PIP-XX: Revision of Social Escrow Expiry Claims
Abstract
This proposal aims to revise the current Social Escrow distribution method to remove epoch rewards expiry from the next epoch onwards.
With this change, the Governance Committee will be able to verify and produce the distribution files again during the grace period, ensuring a timely distribution of rewards. Additionally, this is a strong first step towards the decentralization and automation of the verification and distribution process of Social Escrow rewards.
Review
When the current Social Escrow distribution system was established, a Grace Period of a week was set to allow the Governance Committee to calculate, verify, and potentially contest the epoch distribution.
While the Grace Period worked as expected during the first six epochs, the start of expiring claims introduced an additional constraint that affected the epoch distribution calculation. The fact that a user can claim their previous epochs accumulated rewards during the grace period makes it nonviable to calculate and verify them until the end of the grace period, as the rewards balance would have to be recalculated again.
The narrowing of the calculation period from one week to within the day of distribution is far from ideal, as this period has to include calculations, data verification, validation, and signature collection. Thus, delays in each epoch of reward distributions become inevitable. This also magnifies the risk of distribution errors and calculations, leading to potential loss of funds.
Adding numbers to it, since the start of PSP 2.0 and until Epoch 11 (the last epoch with reward expires at the moment of writing), less than 3% of the ETH distributed was not claimed (19.47 ETH unclaimed from 665.92 ETH distributed). The average unclaimed ETH over total ETH distributed was higher during the first 3 epochs (3.9%) but decreased during the following 8 epochs as the PSP 2.0 system consolidated, multichain staking was released, and stakers got used to the claiming process reaching 2.2%.
Following this analysis, we believe the costs of delayed and potential errors with fund loss in distributions significantly outweigh the ETH that can be claimed back. Removing the epoch expiry can serve as a key first step to facilitate the distribution and unlock higher degrees of composability and automation.
Goals
- Remove the epoch rewards expiry, which is currently set to 6 epochs.
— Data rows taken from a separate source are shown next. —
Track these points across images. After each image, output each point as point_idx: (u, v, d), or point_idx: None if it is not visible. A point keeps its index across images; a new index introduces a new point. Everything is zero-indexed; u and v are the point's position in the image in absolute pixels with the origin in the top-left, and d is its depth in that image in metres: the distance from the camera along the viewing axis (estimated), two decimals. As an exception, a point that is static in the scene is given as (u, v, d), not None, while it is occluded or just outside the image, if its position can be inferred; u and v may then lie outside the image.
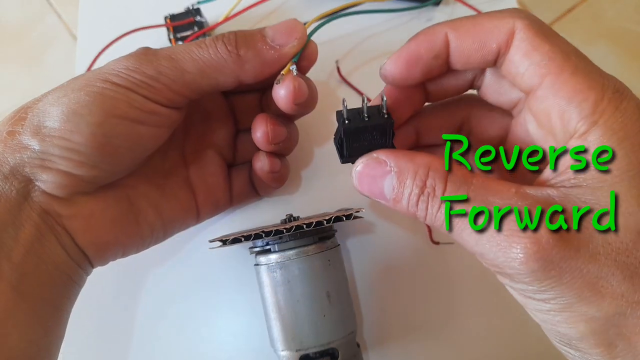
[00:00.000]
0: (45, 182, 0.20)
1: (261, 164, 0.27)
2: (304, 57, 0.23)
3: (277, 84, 0.23)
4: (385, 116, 0.19)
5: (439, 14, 0.34)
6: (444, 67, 0.20)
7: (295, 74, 0.23)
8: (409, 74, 0.20)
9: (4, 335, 0.19)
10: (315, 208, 0.31)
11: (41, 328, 0.20)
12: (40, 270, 0.20)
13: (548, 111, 0.17)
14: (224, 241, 0.24)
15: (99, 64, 0.32)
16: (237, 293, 0.30)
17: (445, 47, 0.19)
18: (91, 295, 0.30)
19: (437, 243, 0.30)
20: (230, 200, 0.29)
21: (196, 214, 0.27)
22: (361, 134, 0.19)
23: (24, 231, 0.20)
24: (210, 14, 0.34)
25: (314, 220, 0.23)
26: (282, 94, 0.23)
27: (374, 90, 0.27)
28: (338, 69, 0.33)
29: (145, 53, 0.22)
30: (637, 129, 0.15)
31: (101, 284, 0.30)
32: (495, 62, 0.19)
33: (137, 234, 0.24)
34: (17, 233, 0.20)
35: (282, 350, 0.24)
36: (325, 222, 0.23)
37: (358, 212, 0.24)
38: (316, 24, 0.23)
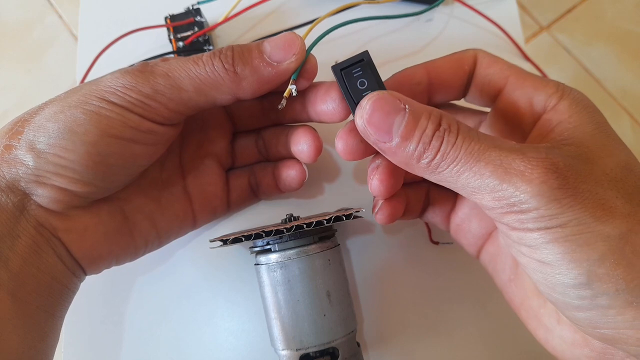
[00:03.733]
0: (41, 196, 0.21)
1: (296, 173, 0.27)
2: (303, 73, 0.23)
3: (280, 107, 0.23)
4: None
5: (439, 14, 0.34)
6: (426, 93, 0.24)
7: (294, 94, 0.23)
8: (400, 87, 0.23)
9: (4, 340, 0.19)
10: (315, 208, 0.31)
11: (38, 333, 0.21)
12: (38, 280, 0.21)
13: (515, 102, 0.22)
14: (225, 241, 0.24)
15: (100, 64, 0.32)
16: (238, 292, 0.30)
17: (427, 74, 0.23)
18: (91, 296, 0.30)
19: (437, 243, 0.30)
20: (228, 206, 0.29)
21: (192, 223, 0.27)
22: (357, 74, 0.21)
23: (21, 242, 0.20)
24: (211, 14, 0.34)
25: (314, 220, 0.23)
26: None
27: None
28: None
29: (142, 70, 0.22)
30: (591, 104, 0.20)
31: (101, 285, 0.30)
32: (468, 85, 0.24)
33: (131, 245, 0.25)
34: (14, 244, 0.20)
35: (283, 350, 0.24)
36: (325, 221, 0.23)
37: (358, 212, 0.24)
38: (316, 32, 0.23)
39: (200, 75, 0.22)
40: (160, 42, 0.33)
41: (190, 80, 0.21)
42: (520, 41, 0.33)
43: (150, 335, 0.30)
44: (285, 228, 0.23)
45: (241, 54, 0.22)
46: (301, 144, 0.25)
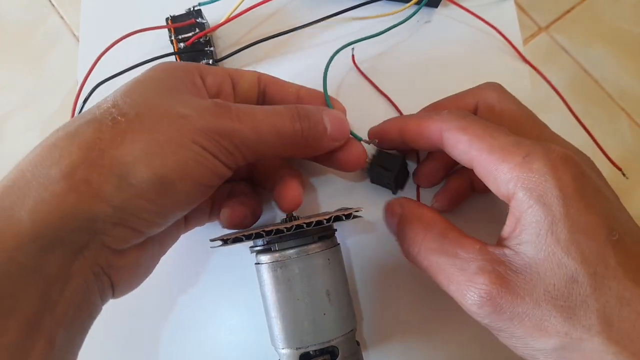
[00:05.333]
0: (111, 237, 0.19)
1: (224, 223, 0.27)
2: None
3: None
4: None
5: (437, 15, 0.34)
6: (402, 144, 0.26)
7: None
8: (378, 137, 0.28)
9: None
10: (315, 208, 0.31)
11: None
12: (76, 322, 0.19)
13: (486, 181, 0.22)
14: (225, 240, 0.24)
15: (101, 65, 0.32)
16: (238, 292, 0.30)
17: (400, 135, 0.26)
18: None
19: (436, 242, 0.30)
20: (209, 216, 0.29)
21: (183, 230, 0.28)
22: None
23: (72, 284, 0.18)
24: (212, 15, 0.34)
25: (314, 220, 0.23)
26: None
27: (387, 84, 0.27)
28: (353, 57, 0.33)
29: (230, 114, 0.21)
30: (550, 186, 0.18)
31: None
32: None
33: (154, 267, 0.25)
34: (65, 286, 0.18)
35: (283, 349, 0.24)
36: (325, 221, 0.23)
37: (358, 211, 0.25)
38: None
39: (282, 136, 0.23)
40: (161, 43, 0.34)
41: (273, 138, 0.22)
42: (518, 43, 0.33)
43: (150, 334, 0.30)
44: (285, 227, 0.23)
45: (316, 124, 0.24)
46: (282, 200, 0.26)
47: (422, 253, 0.23)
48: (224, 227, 0.27)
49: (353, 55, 0.33)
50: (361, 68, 0.33)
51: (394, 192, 0.31)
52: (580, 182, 0.19)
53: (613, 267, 0.18)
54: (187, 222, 0.27)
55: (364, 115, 0.30)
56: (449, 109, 0.24)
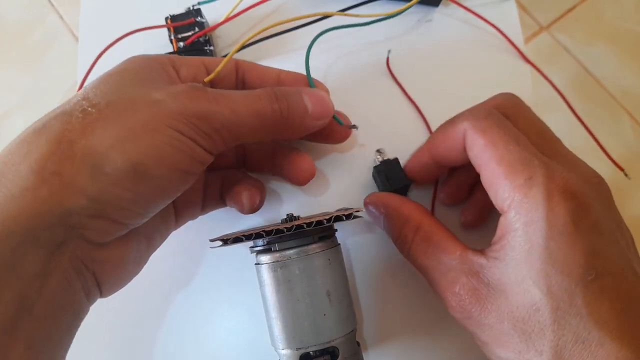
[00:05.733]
0: (91, 230, 0.18)
1: (244, 206, 0.27)
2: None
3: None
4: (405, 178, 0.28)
5: (439, 15, 0.34)
6: (439, 168, 0.27)
7: None
8: (416, 171, 0.28)
9: None
10: (315, 208, 0.31)
11: None
12: (58, 322, 0.19)
13: (488, 190, 0.22)
14: (225, 241, 0.24)
15: (100, 64, 0.32)
16: (238, 292, 0.30)
17: (431, 156, 0.26)
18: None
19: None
20: (202, 209, 0.28)
21: (174, 227, 0.27)
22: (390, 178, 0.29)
23: (51, 281, 0.18)
24: (211, 14, 0.34)
25: (314, 220, 0.23)
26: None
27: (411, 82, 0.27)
28: (388, 59, 0.33)
29: (206, 97, 0.21)
30: (539, 216, 0.19)
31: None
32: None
33: (144, 264, 0.24)
34: (44, 284, 0.17)
35: (283, 349, 0.24)
36: (325, 221, 0.23)
37: (358, 211, 0.24)
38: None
39: (262, 117, 0.22)
40: (160, 42, 0.34)
41: (253, 120, 0.22)
42: (520, 42, 0.33)
43: (150, 334, 0.30)
44: (285, 228, 0.23)
45: (295, 105, 0.23)
46: (296, 173, 0.27)
47: (410, 255, 0.24)
48: (244, 212, 0.27)
49: (388, 58, 0.33)
50: (362, 67, 0.33)
51: None
52: (573, 216, 0.19)
53: (578, 306, 0.18)
54: (178, 216, 0.27)
55: (378, 114, 0.31)
56: (470, 110, 0.24)
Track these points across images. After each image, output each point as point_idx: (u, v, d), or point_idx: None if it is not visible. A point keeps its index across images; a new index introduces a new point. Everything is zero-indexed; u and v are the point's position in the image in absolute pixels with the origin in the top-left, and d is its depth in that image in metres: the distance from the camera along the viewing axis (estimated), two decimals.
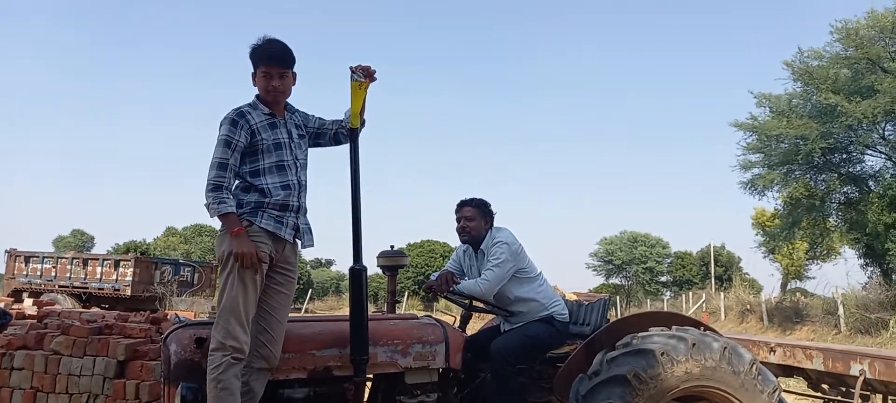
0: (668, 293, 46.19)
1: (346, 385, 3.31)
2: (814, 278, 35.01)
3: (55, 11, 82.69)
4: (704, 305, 29.61)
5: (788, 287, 35.62)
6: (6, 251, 20.70)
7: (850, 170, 21.62)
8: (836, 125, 19.21)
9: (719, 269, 42.99)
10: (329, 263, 62.87)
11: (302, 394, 3.22)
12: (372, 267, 4.53)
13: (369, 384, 3.63)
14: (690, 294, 35.70)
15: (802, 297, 26.97)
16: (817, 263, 32.91)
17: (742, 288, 29.66)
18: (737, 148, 23.20)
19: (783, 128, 20.03)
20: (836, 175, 21.33)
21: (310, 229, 3.28)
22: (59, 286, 19.54)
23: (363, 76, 3.22)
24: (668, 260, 49.37)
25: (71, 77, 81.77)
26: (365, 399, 3.61)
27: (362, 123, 3.33)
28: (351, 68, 3.21)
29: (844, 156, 21.50)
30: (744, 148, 22.61)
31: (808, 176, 21.81)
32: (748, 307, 25.34)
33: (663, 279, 50.09)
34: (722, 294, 29.24)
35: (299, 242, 3.24)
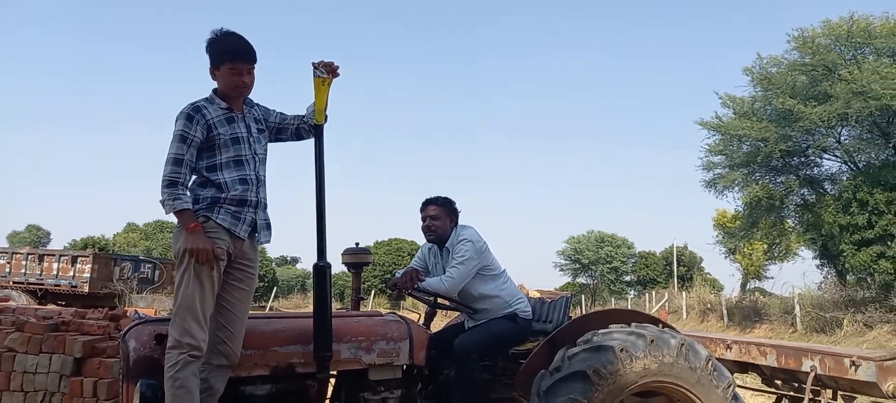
0: (633, 292, 46.92)
1: (309, 381, 3.30)
2: (772, 278, 36.03)
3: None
4: (667, 304, 30.17)
5: (748, 286, 36.54)
6: None
7: (808, 172, 22.27)
8: (795, 129, 19.78)
9: (682, 269, 43.81)
10: (295, 261, 62.24)
11: (264, 391, 3.20)
12: (337, 265, 4.53)
13: (333, 381, 3.62)
14: (654, 293, 36.33)
15: (761, 297, 27.66)
16: (776, 263, 33.80)
17: (703, 287, 30.30)
18: (700, 150, 23.77)
19: (746, 128, 20.53)
20: (794, 177, 21.95)
21: (268, 225, 3.25)
22: (14, 282, 18.98)
23: (326, 72, 3.20)
24: (633, 260, 50.13)
25: (30, 69, 79.40)
26: (328, 395, 3.60)
27: (325, 119, 3.32)
28: (313, 64, 3.19)
29: (802, 159, 22.14)
30: (707, 149, 23.14)
31: (767, 178, 22.40)
32: (709, 306, 25.92)
33: (628, 278, 50.86)
34: (684, 293, 29.82)
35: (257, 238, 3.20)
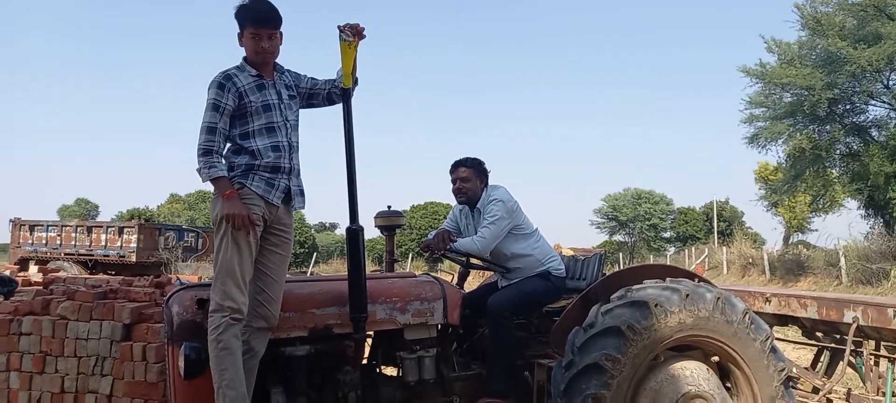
0: (672, 248, 46.41)
1: (346, 342, 3.37)
2: (816, 231, 35.19)
3: None
4: (707, 260, 29.77)
5: (791, 240, 35.75)
6: (11, 220, 20.85)
7: (854, 120, 21.50)
8: (841, 74, 19.05)
9: (722, 224, 43.11)
10: (333, 227, 63.22)
11: (303, 352, 3.27)
12: (372, 229, 4.58)
13: (369, 341, 3.70)
14: (694, 249, 35.87)
15: (805, 250, 27.07)
16: (820, 216, 32.95)
17: (744, 242, 29.76)
18: (741, 101, 23.08)
19: (791, 76, 19.83)
20: (839, 126, 21.22)
21: (302, 192, 3.28)
22: (65, 254, 19.69)
23: (352, 35, 3.18)
24: (672, 217, 49.47)
25: (76, 41, 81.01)
26: (365, 355, 3.69)
27: (355, 82, 3.32)
28: (339, 27, 3.17)
29: (848, 106, 21.37)
30: (747, 101, 22.47)
31: (812, 127, 21.69)
32: (750, 260, 25.48)
33: (667, 235, 50.29)
34: (724, 248, 29.37)
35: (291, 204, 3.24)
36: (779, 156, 23.94)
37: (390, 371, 3.80)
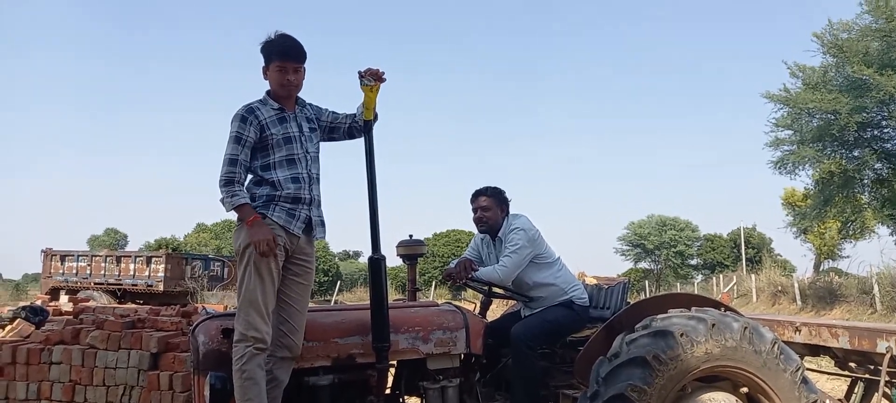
0: (699, 276, 45.70)
1: (369, 371, 3.37)
2: (848, 257, 34.29)
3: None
4: (735, 287, 29.25)
5: (822, 267, 34.96)
6: (42, 251, 21.29)
7: (884, 145, 21.06)
8: (869, 99, 18.74)
9: (751, 251, 42.38)
10: (357, 255, 63.37)
11: (327, 381, 3.28)
12: (394, 258, 4.60)
13: (392, 370, 3.69)
14: (722, 276, 35.28)
15: (836, 277, 26.45)
16: (851, 242, 32.22)
17: (774, 269, 29.20)
18: (766, 125, 22.75)
19: (816, 101, 19.54)
20: (869, 150, 20.80)
21: (322, 222, 3.33)
22: (95, 283, 20.04)
23: (373, 80, 3.27)
24: (698, 243, 48.79)
25: (97, 68, 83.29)
26: (389, 385, 3.68)
27: (375, 117, 3.39)
28: (360, 73, 3.25)
29: (877, 131, 20.96)
30: (773, 124, 22.15)
31: (840, 152, 21.30)
32: (780, 288, 24.95)
33: (694, 262, 49.56)
34: (753, 276, 28.84)
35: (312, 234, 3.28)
36: (807, 182, 23.55)
37: (414, 401, 3.79)
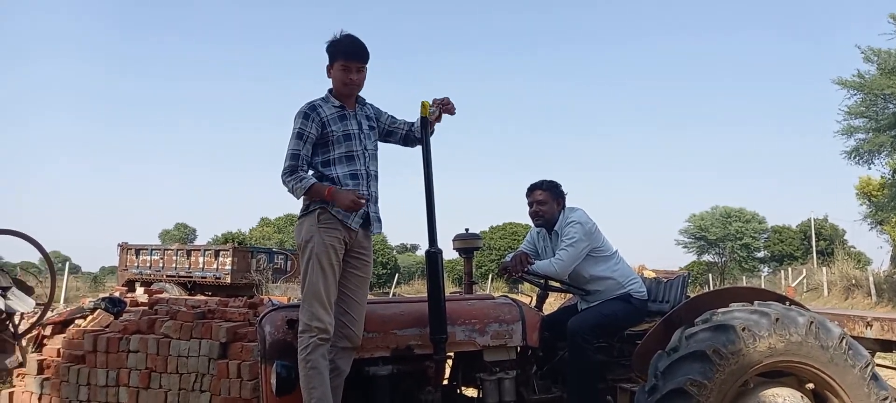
0: (767, 269, 44.08)
1: (427, 363, 3.43)
2: None
3: (142, 13, 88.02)
4: (805, 281, 28.09)
5: None
6: (119, 245, 22.40)
7: None
8: None
9: (822, 243, 40.59)
10: (414, 248, 64.01)
11: (386, 371, 3.36)
12: (451, 251, 4.66)
13: (450, 362, 3.76)
14: (791, 269, 33.94)
15: None
16: None
17: (846, 262, 27.88)
18: (838, 112, 21.73)
19: (893, 86, 18.53)
20: None
21: (379, 218, 3.41)
22: (167, 275, 20.96)
23: (436, 111, 3.34)
24: (766, 235, 47.06)
25: (176, 83, 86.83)
26: (446, 376, 3.75)
27: (432, 114, 3.43)
28: (429, 105, 3.33)
29: None
30: (846, 112, 21.14)
31: None
32: (854, 282, 23.83)
33: (760, 255, 47.85)
34: (825, 269, 27.63)
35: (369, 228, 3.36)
36: (883, 170, 22.37)
37: (471, 392, 3.84)
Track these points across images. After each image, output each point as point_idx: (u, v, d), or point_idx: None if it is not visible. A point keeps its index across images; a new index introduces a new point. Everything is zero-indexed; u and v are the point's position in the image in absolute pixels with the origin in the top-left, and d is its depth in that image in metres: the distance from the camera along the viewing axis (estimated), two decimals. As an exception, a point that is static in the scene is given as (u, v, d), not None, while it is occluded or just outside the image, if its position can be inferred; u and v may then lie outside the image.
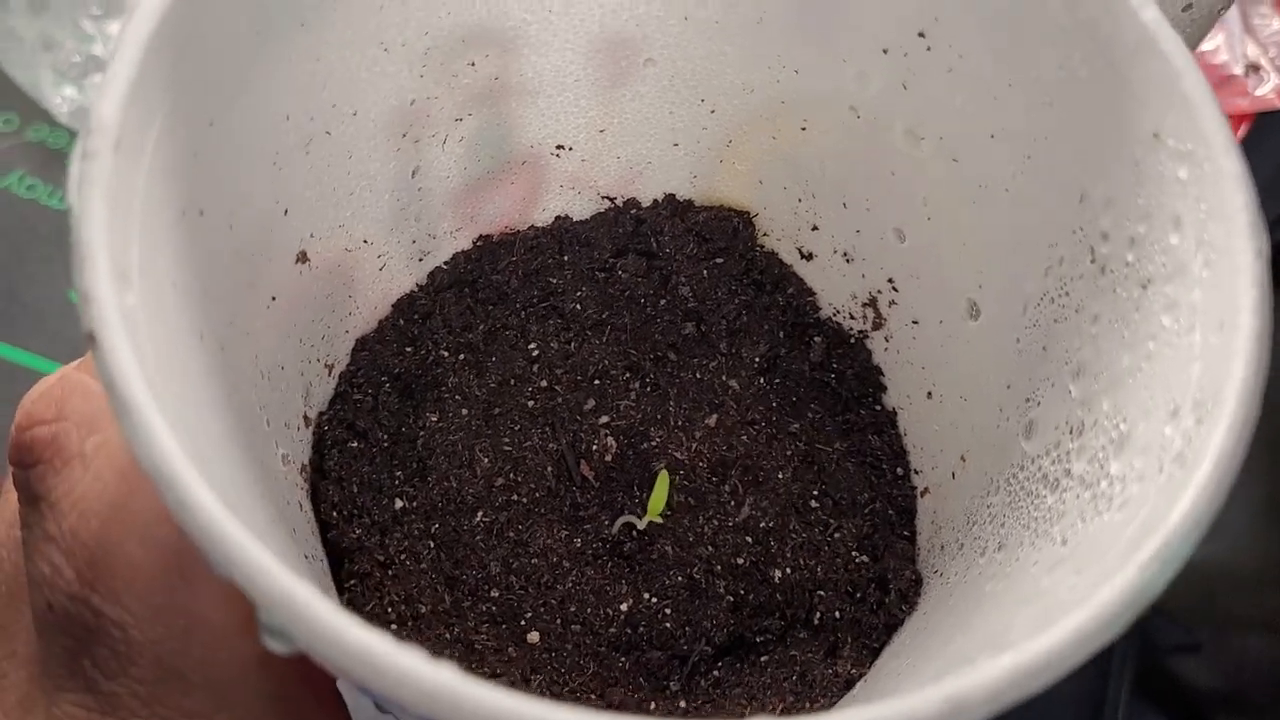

- Incentivise participation from new/small stakers initially limited by the 6 epoch expiry times
- Eliminate the post-distribution verification required for expired claims, allowing for complete calculation, verification, and signature collection throughout the Grace Period
- Prepare for the transition to a more automated distribution system
- Facilitate the composability of PSP staking into other DeFi products (eg. Interest Rate derivatives, auto-compounders)
Means
The change does not require any additional development resources from the DAO.
Implementation Overview
The proposal will alter the way future distribution Merkle roots are generated, resulting in no expirations from all future distributions.